Records drawn from a dataset:
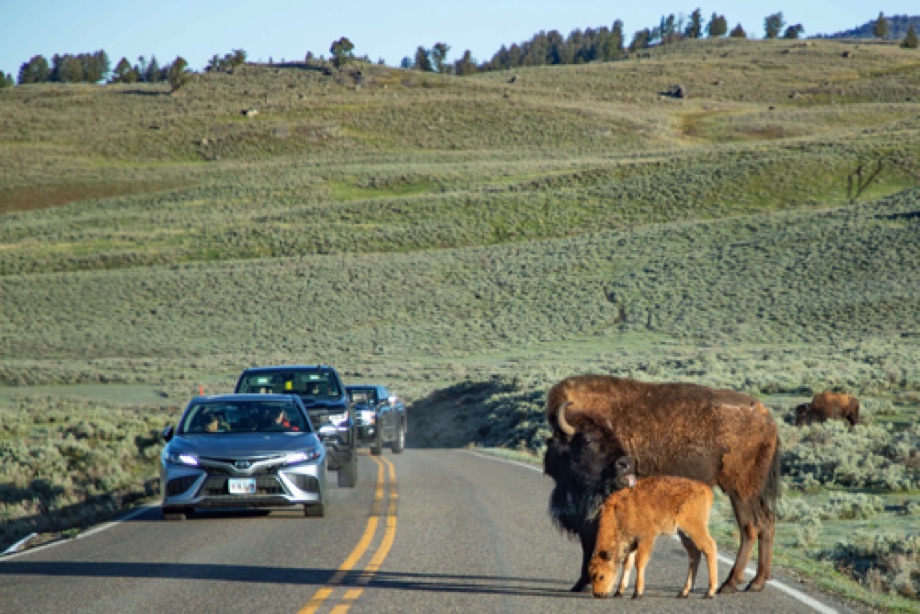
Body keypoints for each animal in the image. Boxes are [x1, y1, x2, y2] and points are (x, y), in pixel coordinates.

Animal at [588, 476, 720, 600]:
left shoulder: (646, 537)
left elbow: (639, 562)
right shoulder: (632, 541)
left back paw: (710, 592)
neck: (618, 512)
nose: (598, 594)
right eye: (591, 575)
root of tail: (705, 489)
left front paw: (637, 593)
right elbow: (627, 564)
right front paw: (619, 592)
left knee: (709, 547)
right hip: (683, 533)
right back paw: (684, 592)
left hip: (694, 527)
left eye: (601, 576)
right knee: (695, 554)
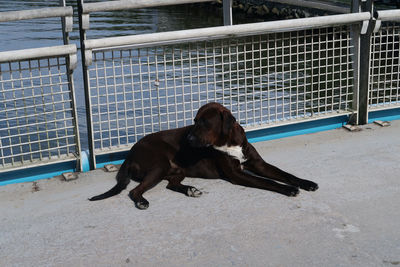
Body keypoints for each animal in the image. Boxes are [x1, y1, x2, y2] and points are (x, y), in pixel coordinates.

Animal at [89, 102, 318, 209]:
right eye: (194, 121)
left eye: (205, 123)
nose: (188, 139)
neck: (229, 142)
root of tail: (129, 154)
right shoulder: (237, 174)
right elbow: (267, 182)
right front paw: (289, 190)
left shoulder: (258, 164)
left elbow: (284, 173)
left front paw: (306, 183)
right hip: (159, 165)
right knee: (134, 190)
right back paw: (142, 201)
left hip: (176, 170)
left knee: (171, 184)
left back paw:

> **WORK TO BE COMPLETED**: Nothing but a number belongs in the answer: the number of lines above that contain "back".

> **FINISHED TASK**: 4